Abad 21, abad dimana segala hal bisa menjadi hal yang wajar dan gemerlap, banyak dari perempuan kita yang lebih banyak mengasingkan diri dan tidak terlibat dari gagasan serta bidang-bidang ilmu pengetahuan lainnya, bicara soal kepingitan perempuan yang acapkali menjadi slogan dari kaum pembebasan hak kaum perempuan, seperti diatas yang telah saya sebutkan, bahwa mereka tidak menyadari bahwa sebagian kaum perempuan yang tidak mampu keluar dari zona nyamannya untuk memberanikan diri maju dalam konteks pengetahuan dan keilmuan. Sehingga perempuan, di tengah gemerlap zaman kebebasan, tanpa sadar tetaplah terpingit oleh hal-hal artifisial.
Seperti perkataan diatas, perempuan di era kebebasan tidak lagi terpingit dengan adanya sistem patriarki yang selama ini menjadi salah satu soal pembicaraan kebebasan perempuan. Namun, melainkan perempuan saat ini terpingit oleh label-label maupun stereotipe "Cantik, Manis, dan keindahan lainnya yang semu", sehingga berbicara soal gagasan pengetahuan dan keilmuan ataupun menjadi promotor pergerakan perempuan, merupakan soal kedua di dalam pemikiran perempuan.
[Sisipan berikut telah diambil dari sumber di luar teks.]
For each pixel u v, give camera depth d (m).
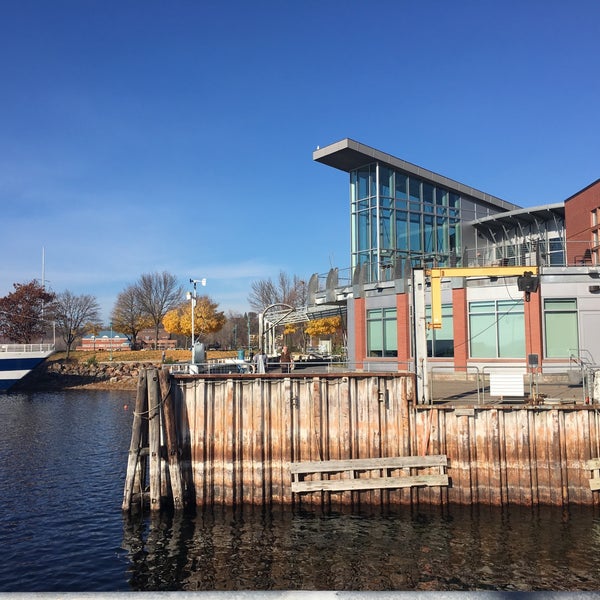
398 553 14.02
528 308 25.56
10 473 23.38
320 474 17.69
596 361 25.12
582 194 34.28
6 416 40.59
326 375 18.30
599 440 17.31
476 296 26.88
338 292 33.50
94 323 94.75
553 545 14.37
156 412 17.77
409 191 36.28
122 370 66.81
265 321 40.81
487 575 12.68
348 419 18.11
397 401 18.23
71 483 21.78
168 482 17.88
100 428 34.91
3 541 15.56
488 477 17.34
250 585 12.48
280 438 18.09
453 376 26.69
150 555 14.35
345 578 12.70
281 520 16.64
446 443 17.88
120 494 20.25
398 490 17.59
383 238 33.94
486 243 42.91
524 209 38.97
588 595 2.18
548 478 17.23
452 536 15.12
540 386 23.03
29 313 81.19
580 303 25.47
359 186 35.69
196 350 22.83
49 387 63.59
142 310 91.06
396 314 29.48
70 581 12.98
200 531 15.90
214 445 18.12
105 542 15.38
Perempuan, Dunia Politik, dan Kesadaran Masyarakat
Secara hukum di indonesia, secara partisipasi politik kaum perempuan telah diberikan kuota sekitar 30%. Angin segar ini tertuang dalam UU No. 8 Tahun 2012 tentang pemilihan umum yang menyediakan ruang bagi perempuan ikut andil dan berpartisipasi sebanyak 30%. Ketentuan ini untuk menopang agar perempuan mempunyai hak yang sama dalam politik.
Hal ini merupakan proses kesadaran dan pembentukan kapasitas yang lebih besar bagi kemajuan negara dan bangsa, karena telah mendorong partisipasi kaum perempuan keranah publik dan bukan lagi terpingit bahkan terpinggirkan kepermasalahan domestik semata.
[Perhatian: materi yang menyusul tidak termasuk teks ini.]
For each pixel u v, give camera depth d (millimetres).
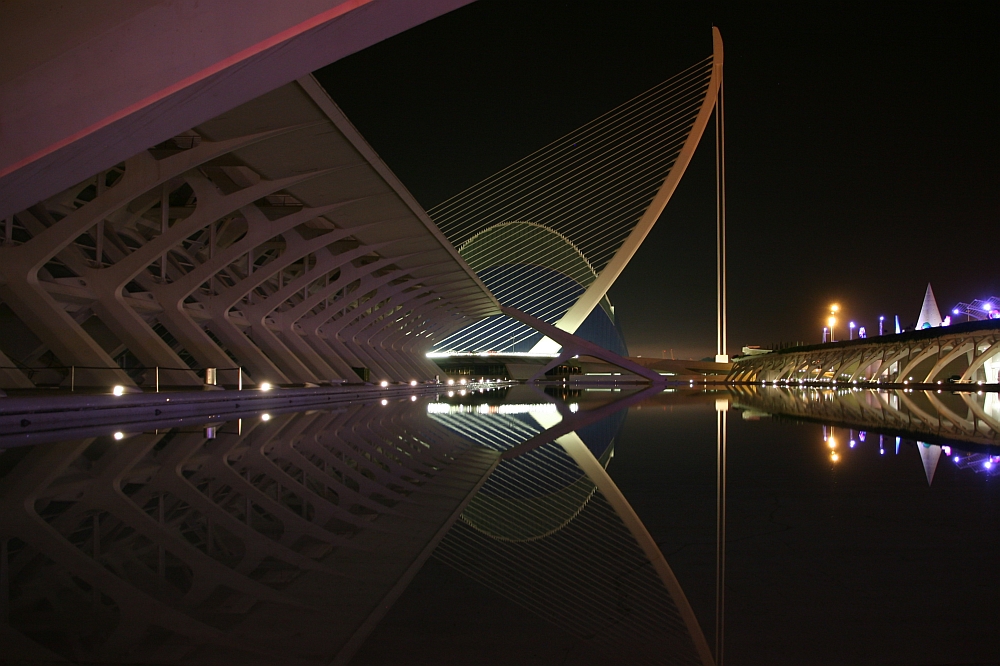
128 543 4035
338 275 37000
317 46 6336
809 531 4359
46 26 6281
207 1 6148
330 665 2365
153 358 18109
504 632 2676
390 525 4566
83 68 6230
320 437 10617
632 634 2629
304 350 29984
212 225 22797
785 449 9188
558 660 2402
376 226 26391
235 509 5066
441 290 43875
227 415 15398
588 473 7016
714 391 40188
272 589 3178
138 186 15469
Dalam bukunya sendiri yang berjudul "Sarinah" the founding Father, Ir. Soekarno, mengatakan bahwa soal perempuan adalah soal masyarakat, maka soal perempuan adalah sama tuanya dengan masyarakat. Soal perempuan adalah sama tuanya dengan kemanusiaan. Lebih tegasnya soal laki-laki-perempuan adalah sama tuanya dengan kemanusiaan.